══ Records for processing
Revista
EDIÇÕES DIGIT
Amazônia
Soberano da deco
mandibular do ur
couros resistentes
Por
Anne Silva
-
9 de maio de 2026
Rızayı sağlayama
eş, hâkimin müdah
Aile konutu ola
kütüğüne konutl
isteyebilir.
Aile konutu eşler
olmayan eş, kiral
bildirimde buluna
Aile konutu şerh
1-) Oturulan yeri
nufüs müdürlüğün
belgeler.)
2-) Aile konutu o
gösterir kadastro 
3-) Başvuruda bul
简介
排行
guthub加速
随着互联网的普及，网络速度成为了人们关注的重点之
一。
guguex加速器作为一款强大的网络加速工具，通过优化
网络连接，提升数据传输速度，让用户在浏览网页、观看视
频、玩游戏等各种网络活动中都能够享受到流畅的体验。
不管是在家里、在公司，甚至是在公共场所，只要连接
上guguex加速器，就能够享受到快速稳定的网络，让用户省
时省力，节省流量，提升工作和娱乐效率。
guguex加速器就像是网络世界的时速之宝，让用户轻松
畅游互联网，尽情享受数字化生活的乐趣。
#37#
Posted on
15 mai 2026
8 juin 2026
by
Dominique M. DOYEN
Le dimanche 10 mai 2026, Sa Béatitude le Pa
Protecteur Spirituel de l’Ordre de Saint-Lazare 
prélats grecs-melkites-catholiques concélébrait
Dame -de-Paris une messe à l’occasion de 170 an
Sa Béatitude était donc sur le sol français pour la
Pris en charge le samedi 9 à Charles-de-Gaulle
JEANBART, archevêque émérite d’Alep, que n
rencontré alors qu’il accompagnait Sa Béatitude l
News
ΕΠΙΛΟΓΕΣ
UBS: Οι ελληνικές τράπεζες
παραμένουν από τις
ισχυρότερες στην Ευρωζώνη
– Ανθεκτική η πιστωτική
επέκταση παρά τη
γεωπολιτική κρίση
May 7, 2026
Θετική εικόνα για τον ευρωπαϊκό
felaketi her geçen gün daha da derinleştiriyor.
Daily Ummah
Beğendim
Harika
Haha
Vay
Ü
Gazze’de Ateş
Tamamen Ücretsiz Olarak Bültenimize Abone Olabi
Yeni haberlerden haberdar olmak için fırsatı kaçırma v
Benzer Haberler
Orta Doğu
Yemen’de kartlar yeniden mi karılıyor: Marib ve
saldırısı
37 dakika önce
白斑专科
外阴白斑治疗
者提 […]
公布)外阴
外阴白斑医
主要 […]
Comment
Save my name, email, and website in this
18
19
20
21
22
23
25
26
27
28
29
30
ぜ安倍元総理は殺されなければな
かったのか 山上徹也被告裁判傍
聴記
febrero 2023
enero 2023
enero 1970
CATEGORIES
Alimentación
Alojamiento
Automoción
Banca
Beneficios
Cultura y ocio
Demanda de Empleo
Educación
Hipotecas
════
Write out again the lines of the entries, starting with the first line and going on through the line with "bildirimde buluna". Give only those lines, character for character.

Finished task.
Revista
EDIÇÕES DIGIT
Amazônia
Soberano da deco
mandibular do ur
couros resistentes
Por
Anne Silva
-
9 de maio de 2026
Rızayı sağlayama
eş, hâkimin müdah
Aile konutu ola
kütüğüne konutl
isteyebilir.
Aile konutu eşler
olmayan eş, kiral
bildirimde buluna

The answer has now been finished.